# Start of Dataset excerpts

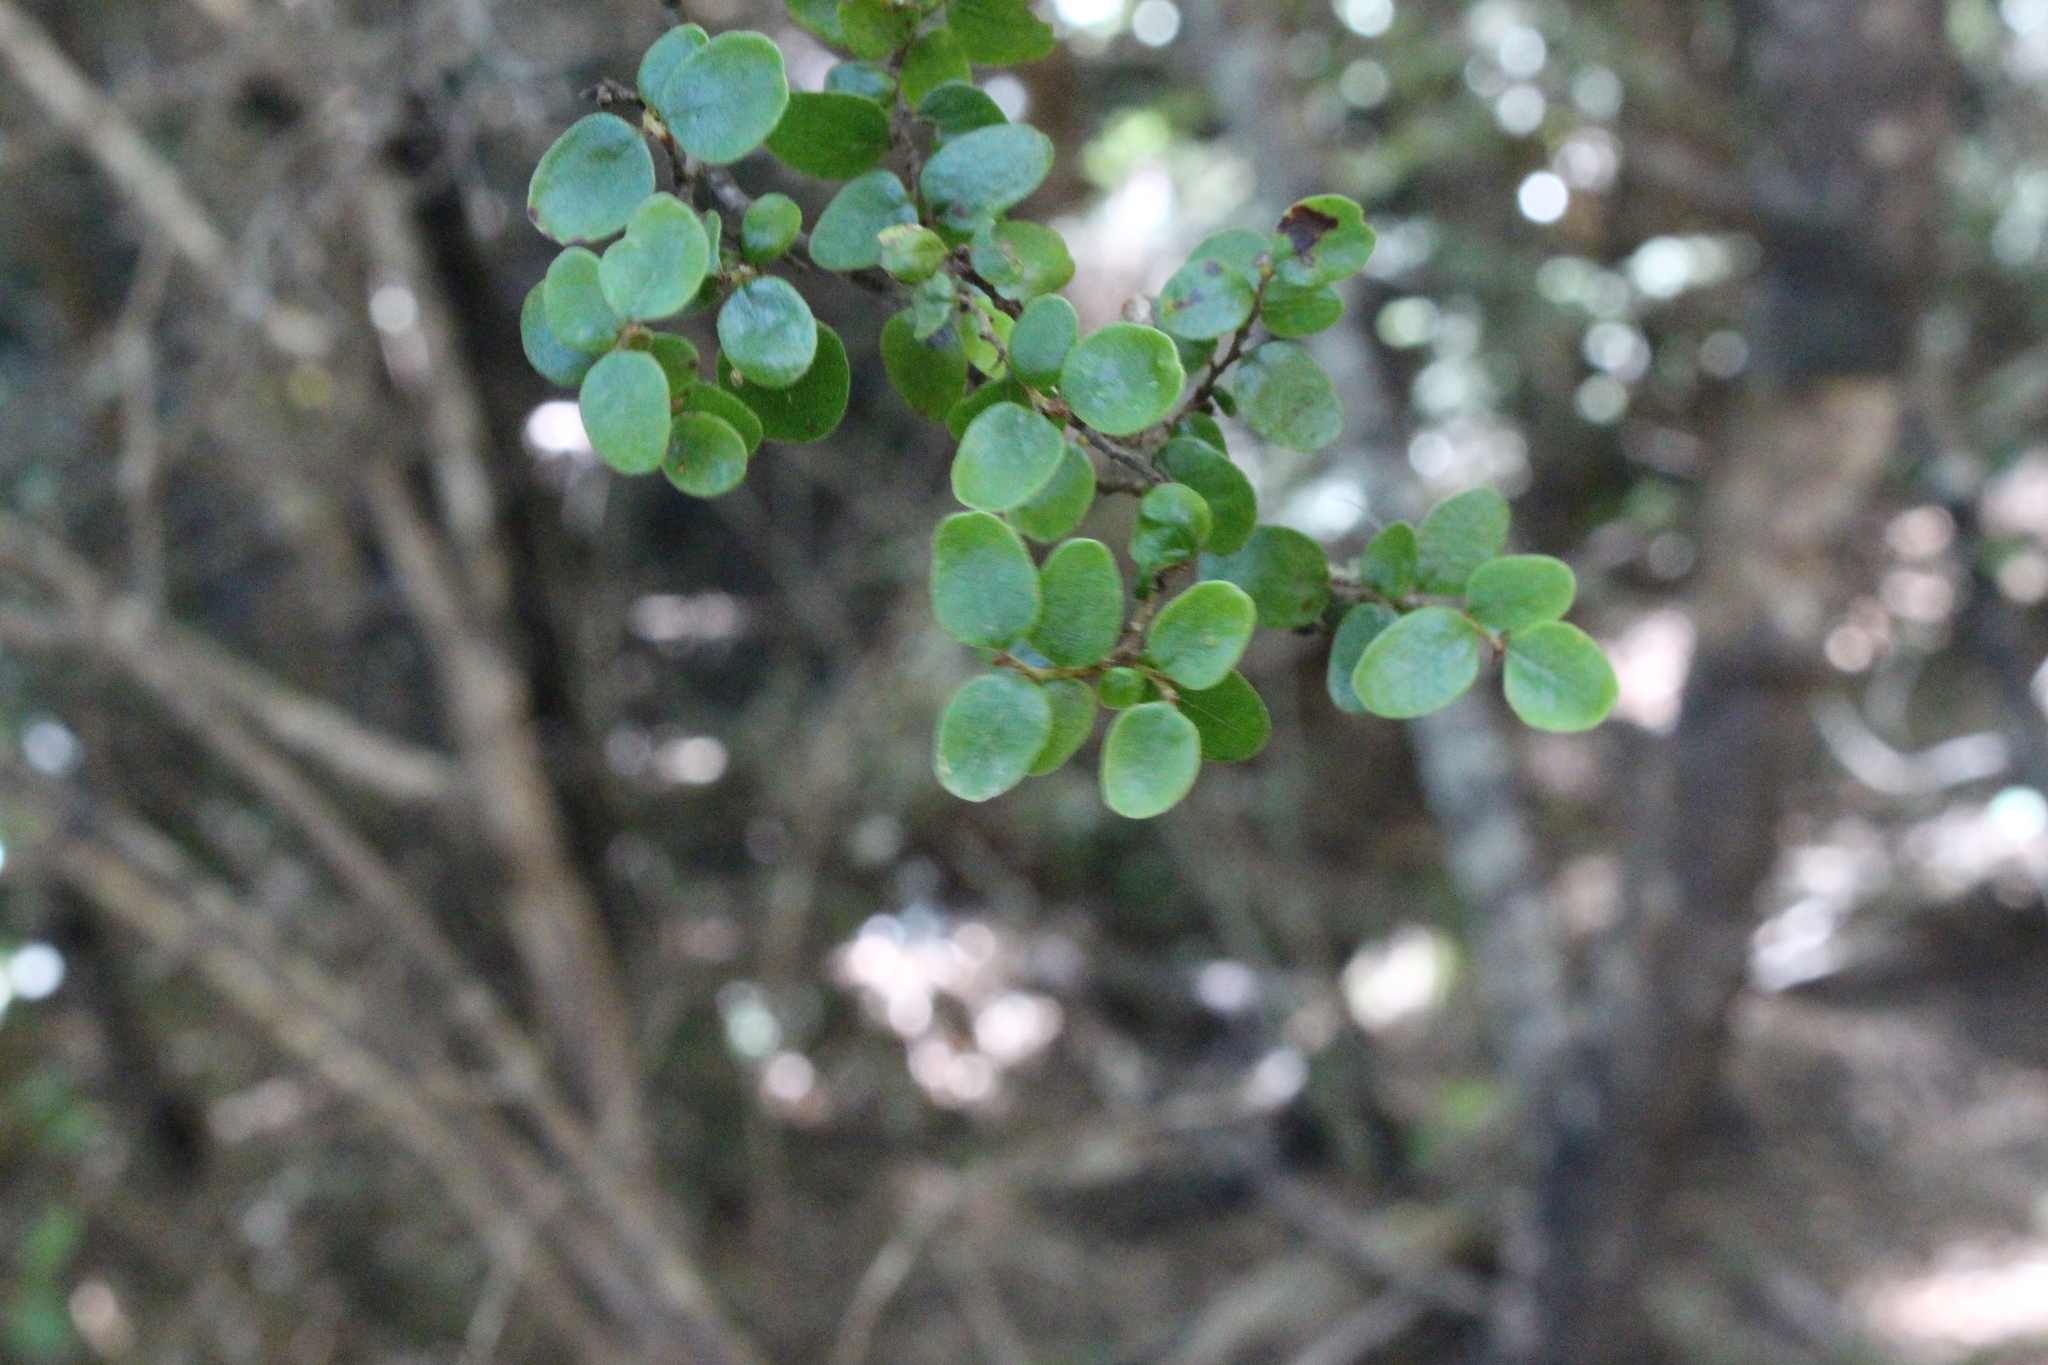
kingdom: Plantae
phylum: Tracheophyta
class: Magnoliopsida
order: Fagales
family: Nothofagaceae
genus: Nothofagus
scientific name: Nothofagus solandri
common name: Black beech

# End of Dataset excerpts

Convert the items above into a two-column CSV with the headers rank and name. Give one row for each labeled line, put each value in its own quoted field with any line breaks turned into spaces, and leave out the pictures.

> **Result of this exercise**:
rank,name
"kingdom:","Plantae"
"phylum:","Tracheophyta"
"class:","Magnoliopsida"
"order:","Fagales"
"family:","Nothofagaceae"
"genus:","Nothofagus"
"scientific name:","Nothofagus solandri"
"common name:","Black beech"